Shingles: Asphaltic, Slate, Wood Shake, Tile.
Asphaltic: Asphalt shingles are an American invention first used in 1901, in general use in parts of America by 1911 and by 1939 11 million squares of shingles were being produced. A U.S. National Board of Fire Underwriters campaign to eliminate the use of wood shingles on roofs was a contributing factor in the growth in popularity of asphalt shingles during the 1920s.The forerunner of these shingles was first developed in 1893 and called asphalt prepared roofing which was similar to asphalt roll roofing without the surface granules. In 1897 slate granules were added to the surface to make the material more durable. Types of granules tested have included mica, oyster shells, slate, dolomite, fly-ash, silica and clay. In 1901 this material was first cut into strips for use as one-tab and multi-tab shingles. Two types of base materials are used to make asphalt shingles, organic and fiberglass. Organic shingles are made with a base mat of organic materials such as waste paper, cellulose, wood fiber, or other materials. This is saturated with asphalt to make it waterproof, then a top coating of adhesive asphalt is applied, covered withd solid granules. Such shingles contain around 40% more asphalt per square (100 sq ft.) than fiberglass shingles. Their organic core leaves them more prone to fire damage, resulting in a maximum class “B” FM fire rating. They are also less brittle than fiberglass shingles in cold weather. Fiberglass reinforcement was devised as the replacement for asbestos in organic mat shingles. Fiberglass shingles have a base layer of glass fiber reinforcing mat made from wet, random-laid glass fibers bonded with urea-formaldehyde resin. The mat is then coated with asphalt containing mineral fillers to make it waterproof. Such shingles resist fire better than those with organic/paper mats, making them eligible for as high as a class “A” rating. Weight typically ranges from 1.8 to 2.3 pounds/square foot.

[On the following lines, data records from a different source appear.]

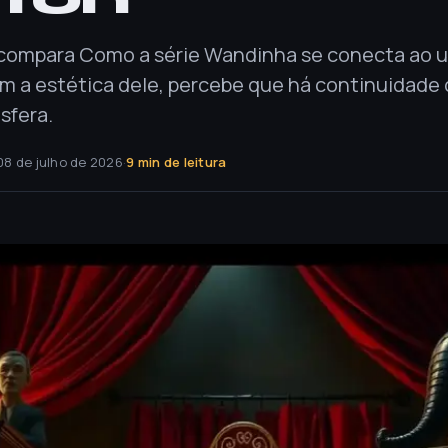
ompara Como a série Wandinha se conecta ao u
m a estética dele, percebe que há continuidade 
sfera.
08 de julho de 2026
·
9 min de leitura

Fiberglass shingles gradually began to replace organic felt shingles, and by 1982 overtook them in use. Widespread hurricane damage in Florida during the 1990s prompted the industry to adhere to a 1700-gram tear value on finished asphalt shingles.
Slate: Slate roofing tile has a long and storied history, and is generally known as one of the highest quality, longest lasting roofing materials on the market. On the other hand, the high cost, difficult installation, and relative fragility of slate roofing tile means it’s not ideal for everybody. Slate roofs can and should be routinely built to last at least a century. In fact, 150 years is a reasonable expectation of a roof’s longevity if the roof is properly constructed. That’s a big plus in an industry where many roofing systems are lucky to last 20 or 30 years before needing replacement. Roofing waste accounts for more than 5 percent of the total waste sent to landfills across the nation every year. Since the majority of that roofing waste can be attributed to asphalt shingle roofing that needs replacement every 20 to 30 years, it’s easy to see the positive environmental impacts of installing a roof that is going to last 100 years or more.
Wood Shake: Wood Shakes are thicker than Wood Shingles. There are two main types: (1) handsplit and resawn and (2) tapersawn. Handsplit and resawn shakes have the split face exposed with a naturally rustic appearance, and are sawn on the back. Tapersawn wood shakes are sawn on both sides for a semi-textured look with a stronger shadowline than a wood shingle. Used for both roofing and sidewalls. Recommended for use on pitches of 4:12 and steeper. All Wood Shakes are cut from clear heartwood with no defects. Heavy split and resawn Sawn on the backside, while the face is split with the natural grain of the wood. Has a highly textured surface on the exposed face. This is the heaviest type of Wood Shake, with a very rugged or rustic appearance. Available thicknesses for these shingles is 3/4″, 7/8″, 1″ and 1 1/4″+.
Medium split and resawn Similar to the heavy split and resawn shake, but not as thick or heavy. It produces a roof with a very textured appearance. Available thicknesses are 1/2″ and 5/8″.
Tapersawn Sawn on both sides like a Wood Shingle, only thicker. This shake gives a naturally tailored look of a shingle accented by the sharper shadow-line of a shake due to the thickness of the butt. It’s the most popular type of wood roof. Available thicknesses: 5/8″, 7/8″ and 1″.
Packaging: Shakes are packaged five bundles per 100 sq. ft.
Tile: Tile roofs have been around for centuries. Like any roofing product, they were created to provide a barrier between the inside of a structure and the harsh outside elements. Roof tiles are made of local, natural and recyclable materials such as terracotta (also known as clay), slate and concrete. All three of these roofing materials offer lifelong durability and fireproofing; two superior qualities that continues to set them apart from the competition. Concrete roof tiles, like those manufactured by Eagle Roofing Products, offer additional benefits including: versatility in design and color, energy efficiency, greater protection against high winds, hail and freeze/thaw climates, and they are less expensive than genuine clay or slate.